Directions for this task: In the listing below, find the line with "2. Set the appropriate language" and the line with "6. From your". Repeat those two lines and all lines between them exactly.

Records shown:
++++++

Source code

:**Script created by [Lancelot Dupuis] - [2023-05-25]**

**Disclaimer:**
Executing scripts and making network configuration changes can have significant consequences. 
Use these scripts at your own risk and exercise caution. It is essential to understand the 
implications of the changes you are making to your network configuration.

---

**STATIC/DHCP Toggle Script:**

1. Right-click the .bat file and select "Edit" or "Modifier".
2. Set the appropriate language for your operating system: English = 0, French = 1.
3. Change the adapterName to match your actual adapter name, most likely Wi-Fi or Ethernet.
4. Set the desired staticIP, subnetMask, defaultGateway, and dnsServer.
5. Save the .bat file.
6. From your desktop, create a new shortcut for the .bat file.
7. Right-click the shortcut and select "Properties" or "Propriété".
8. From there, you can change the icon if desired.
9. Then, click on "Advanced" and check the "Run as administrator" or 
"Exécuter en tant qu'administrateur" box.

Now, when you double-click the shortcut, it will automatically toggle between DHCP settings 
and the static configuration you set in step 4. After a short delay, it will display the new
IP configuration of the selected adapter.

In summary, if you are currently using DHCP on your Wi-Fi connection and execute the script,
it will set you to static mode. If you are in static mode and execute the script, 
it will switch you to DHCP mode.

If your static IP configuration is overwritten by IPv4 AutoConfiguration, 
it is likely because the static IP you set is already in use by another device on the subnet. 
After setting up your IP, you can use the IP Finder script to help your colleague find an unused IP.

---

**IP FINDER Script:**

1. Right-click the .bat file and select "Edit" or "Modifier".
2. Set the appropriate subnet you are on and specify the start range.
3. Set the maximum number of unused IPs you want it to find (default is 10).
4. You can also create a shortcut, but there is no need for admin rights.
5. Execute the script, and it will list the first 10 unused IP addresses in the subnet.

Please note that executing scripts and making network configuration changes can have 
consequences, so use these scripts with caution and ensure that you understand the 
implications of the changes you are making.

++++++

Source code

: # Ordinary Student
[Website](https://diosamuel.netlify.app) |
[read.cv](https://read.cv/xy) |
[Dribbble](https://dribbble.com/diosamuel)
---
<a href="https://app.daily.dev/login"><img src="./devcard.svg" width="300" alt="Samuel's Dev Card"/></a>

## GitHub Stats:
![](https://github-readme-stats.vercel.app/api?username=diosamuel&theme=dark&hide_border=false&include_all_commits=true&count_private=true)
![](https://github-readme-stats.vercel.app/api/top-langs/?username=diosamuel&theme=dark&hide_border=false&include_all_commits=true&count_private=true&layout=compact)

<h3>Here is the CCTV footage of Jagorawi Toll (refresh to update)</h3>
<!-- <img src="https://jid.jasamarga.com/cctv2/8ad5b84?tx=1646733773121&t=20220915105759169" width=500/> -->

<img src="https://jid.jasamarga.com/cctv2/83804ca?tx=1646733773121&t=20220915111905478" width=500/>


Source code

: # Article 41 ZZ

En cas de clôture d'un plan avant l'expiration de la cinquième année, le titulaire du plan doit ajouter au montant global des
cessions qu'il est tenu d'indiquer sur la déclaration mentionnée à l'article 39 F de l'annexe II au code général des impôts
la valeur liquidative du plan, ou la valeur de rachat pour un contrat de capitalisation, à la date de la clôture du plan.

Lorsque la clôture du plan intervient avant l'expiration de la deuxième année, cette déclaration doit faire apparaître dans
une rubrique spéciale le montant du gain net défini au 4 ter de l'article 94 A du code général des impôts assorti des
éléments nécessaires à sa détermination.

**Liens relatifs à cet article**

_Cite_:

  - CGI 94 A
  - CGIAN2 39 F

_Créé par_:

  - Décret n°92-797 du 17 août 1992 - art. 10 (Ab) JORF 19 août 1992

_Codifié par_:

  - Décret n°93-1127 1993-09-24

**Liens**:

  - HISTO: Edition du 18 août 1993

++++++

Solution:
2. Set the appropriate language for your operating system: English = 0, French = 1.
3. Change the adapterName to match your actual adapter name, most likely Wi-Fi or Ethernet.
4. Set the desired staticIP, subnetMask, defaultGateway, and dnsServer.
5. Save the .bat file.
6. From your desktop, create a new shortcut for the .bat file.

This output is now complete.